» **TEXT EXTRACT**:
↓↓↓

So far we have been talking about managing internal dynamics of tribal existence. All these techniques and emphases can be just as well directed towards where we need to exert external influence. When we are selling (ourselves or our product or our company) taking the trouble to ascertain what tribes may exist in the company we are selling to or finding out which “tribe(s)” the person (s) we are seeking to influence might belong to, we might be able to leverage that to build stronger rapport or perhaps draw on such associations to further influence positive and supportive outcomes.
This is what I found so fascinating in Ray’s book. I learned that we put all sorts of structures, rules, policies and processes in place in order to enable “managing performance” of the individuals and that they very often fail to inspire or motivate.
I also learned that tribal association and behavior often runs in parallel to or alongside the structural organization and that they often work against each other if (and because) they don’t fulfill each other’s needs.

↑↑↑

» **RECORD LIST**:
↓↓↓

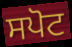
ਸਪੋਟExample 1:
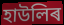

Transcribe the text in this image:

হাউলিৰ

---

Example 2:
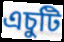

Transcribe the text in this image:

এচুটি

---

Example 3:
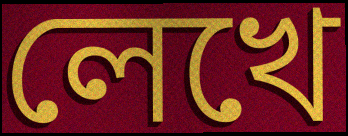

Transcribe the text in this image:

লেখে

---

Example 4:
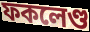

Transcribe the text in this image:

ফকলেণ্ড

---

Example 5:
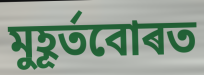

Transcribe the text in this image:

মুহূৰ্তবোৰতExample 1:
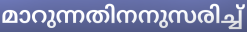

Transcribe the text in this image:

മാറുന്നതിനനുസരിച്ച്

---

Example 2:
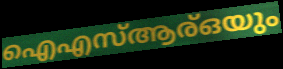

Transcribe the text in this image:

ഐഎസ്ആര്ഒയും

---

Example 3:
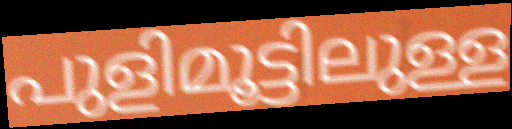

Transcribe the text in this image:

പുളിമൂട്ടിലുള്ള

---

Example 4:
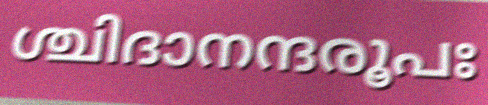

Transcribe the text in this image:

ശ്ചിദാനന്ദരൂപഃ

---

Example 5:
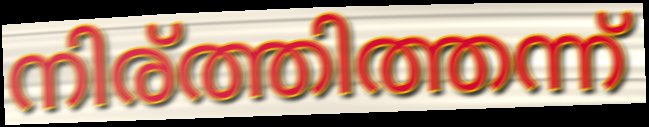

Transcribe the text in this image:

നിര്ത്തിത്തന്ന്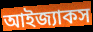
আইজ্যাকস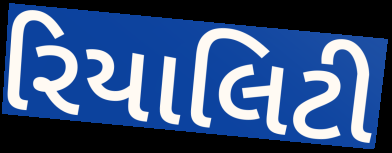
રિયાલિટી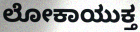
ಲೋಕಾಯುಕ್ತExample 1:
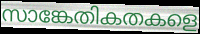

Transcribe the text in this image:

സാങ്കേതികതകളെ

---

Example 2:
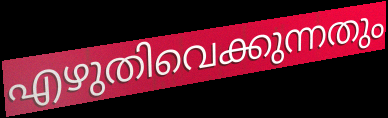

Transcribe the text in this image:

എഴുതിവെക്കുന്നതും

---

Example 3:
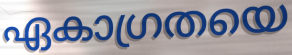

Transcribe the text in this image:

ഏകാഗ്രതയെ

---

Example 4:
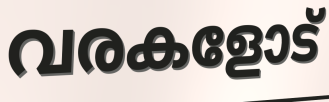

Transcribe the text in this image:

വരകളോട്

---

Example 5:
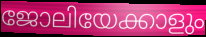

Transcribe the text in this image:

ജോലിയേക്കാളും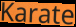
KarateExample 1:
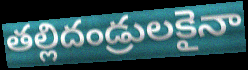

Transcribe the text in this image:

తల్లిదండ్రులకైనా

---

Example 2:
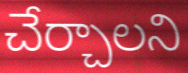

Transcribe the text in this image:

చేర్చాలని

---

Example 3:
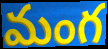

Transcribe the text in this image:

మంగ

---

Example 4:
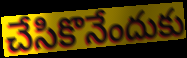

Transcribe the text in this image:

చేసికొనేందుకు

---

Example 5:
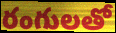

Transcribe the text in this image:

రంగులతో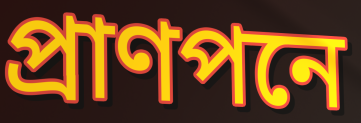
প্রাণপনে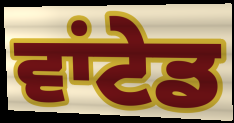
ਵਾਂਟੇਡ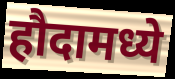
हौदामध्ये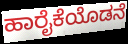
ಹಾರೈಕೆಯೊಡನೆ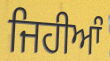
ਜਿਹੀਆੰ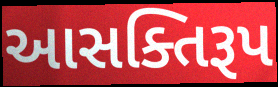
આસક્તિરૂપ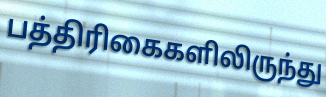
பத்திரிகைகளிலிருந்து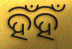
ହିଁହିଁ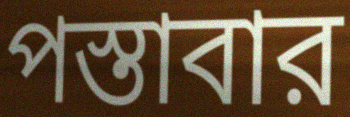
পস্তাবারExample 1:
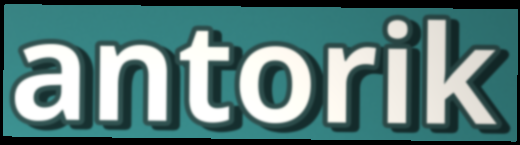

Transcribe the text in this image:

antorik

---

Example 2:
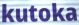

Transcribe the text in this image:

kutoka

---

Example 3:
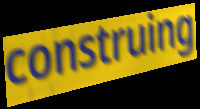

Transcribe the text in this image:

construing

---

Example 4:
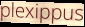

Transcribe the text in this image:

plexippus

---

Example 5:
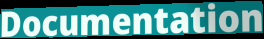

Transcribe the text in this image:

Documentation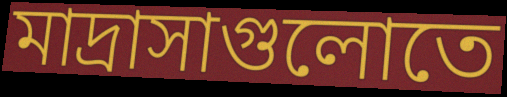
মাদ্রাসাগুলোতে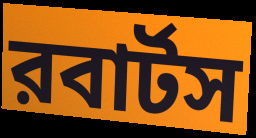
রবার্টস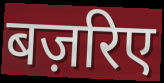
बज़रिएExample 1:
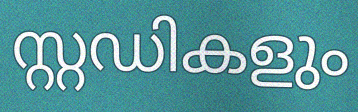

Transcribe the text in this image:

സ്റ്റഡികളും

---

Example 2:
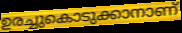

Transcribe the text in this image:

↑↑↑

» **TASK INSTRUCTIONS**:
Extend the passage on tribes in the workplace from its final sentence. The items have nothing to do with what comes next.

» **RESPONSE TO THIS TASK**:
I learned that if we take the trouble to better recognize, understand, and appreciate some aspects of their “tribal behavior” that we can indeed go a lot further in motivating and allowing them to want to “belong” for their reasons while harnessing that towards our reasons and that in this way all of our expectations and objectives are met. Surely that beats the heck out of enforcing activities through policies and performance management?
So what?
I hope that this has raised your awareness of the power that tribal behavior can have over a company’s agenda(s) and over your agenda(s). Why not spend some time in the coming week(s) watching out for that and figuring out whether and where the existence of tribes may be creating obstacles or where you might be able to harness them to your (and their) benefits?
What if you could?
Great mind in such
a small frame of words
or Paragraphs.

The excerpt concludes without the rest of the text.